The main goal was a deep understanding of the economics to serve different customer types and the appropriate pricing strategy. The client believed that they “compete in a scale sensitive business…we price down the scale-curve” but did not have a rigorous analytical understanding of their own costs. In particular, we wanted to determine how economics and scale varied by customer size as well as the types of records processed. With that understanding in hand, we would then review their existing pricing policies and how they should be adjusted going forward.
We conducted de-averaged profitability analysis of the business, with a focus on the “cost-to-serve” of each major customer segment.
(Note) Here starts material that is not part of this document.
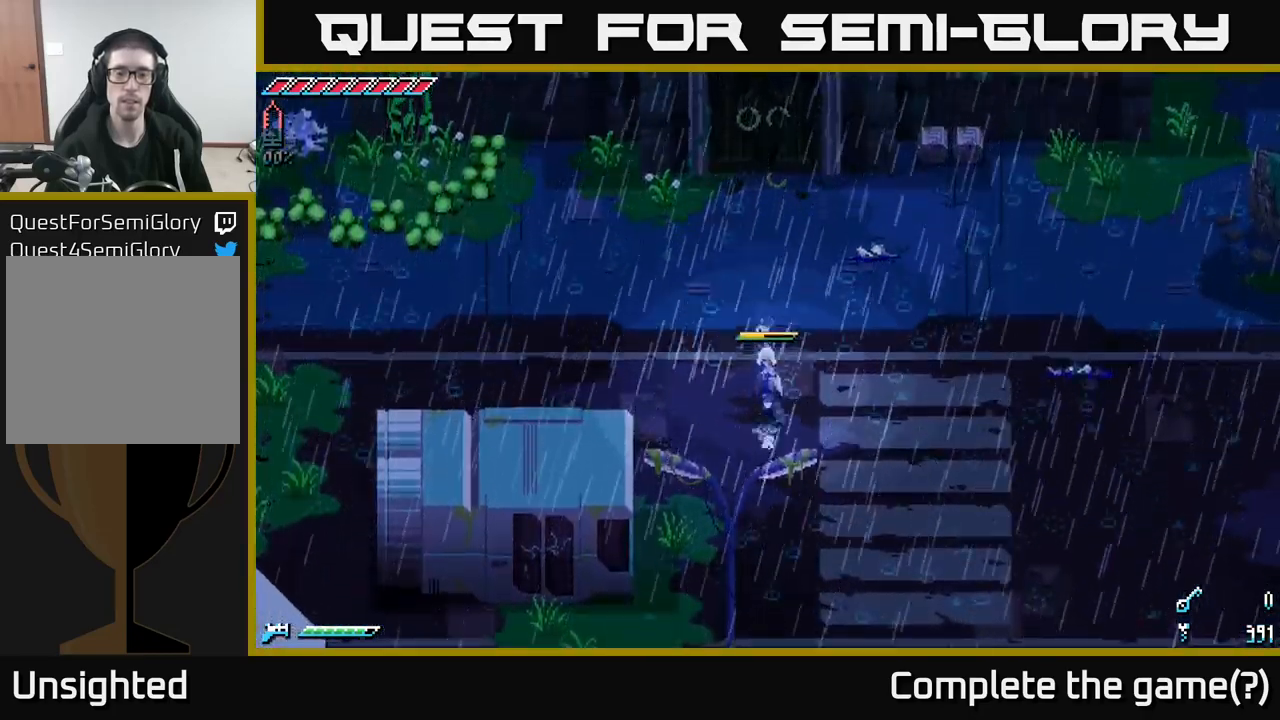
{"buttons": ["A", "X", "R2"], "left_stick": "up", "right_stick": "center", "events": [[383, "A", "down"], [500, "R2", "down"]]}
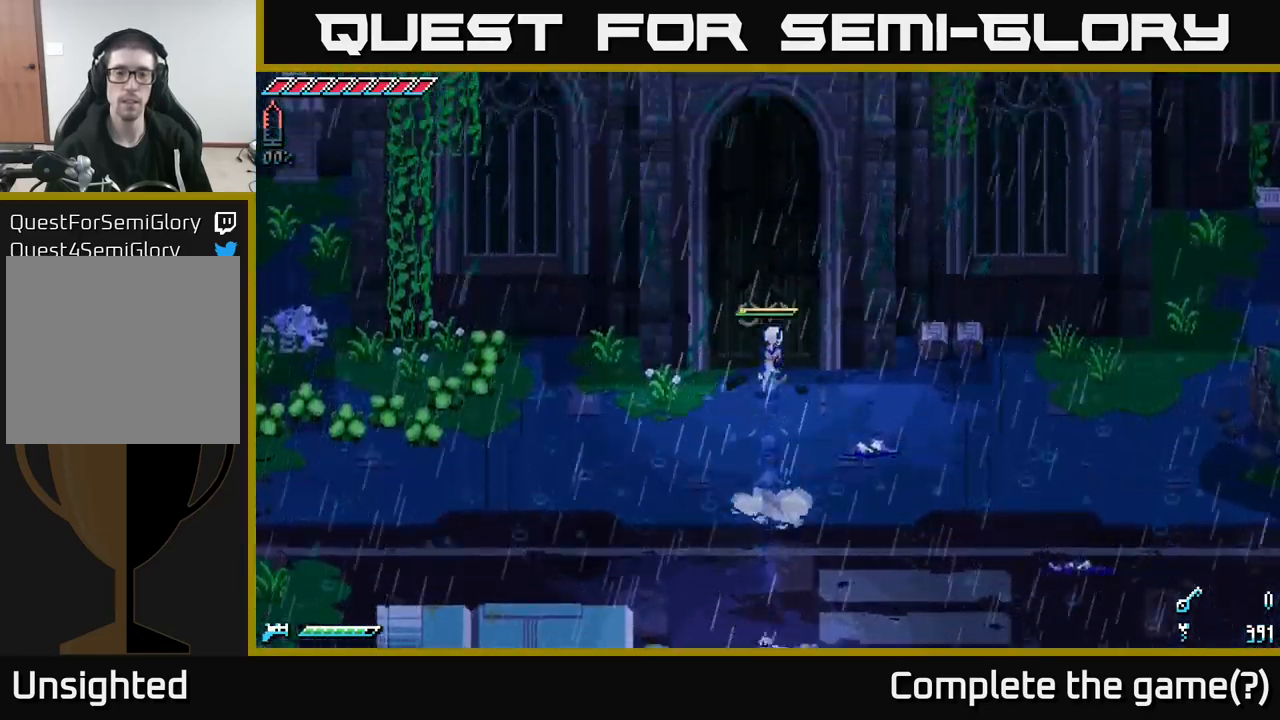
{"buttons": ["X"], "left_stick": "up", "right_stick": "center", "events": [[50, "A", "up"], [100, "R2", "up"]]}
We identified the key drivers of their economics and the infrastructure necessary to monitor and capture this information going forward.
Dean & Company analysis indicated that the client was losing money on its largest accounts (nearly 50% of annual sales), and only breaking even on its second largest customers (12% of annual sales). We found that while programming, collections, and SG&A costs were scale sensitive, the total scale curves were fairly flat due to higher “analysis” costs for the largest customers; over time, the larger customers had requested and received incremental services not captures by the client’s costing systems (nor priced). We developed a standard Statement of Work (SOW) to clearly articulate what services would be included in the core contract, and what the cost would be for “add-ons” to ensure that service upgrades did not reduce profitability. We additionally provided the tools and methodologies to cost and price core and “add-on” services, and to monitor these costs going forward.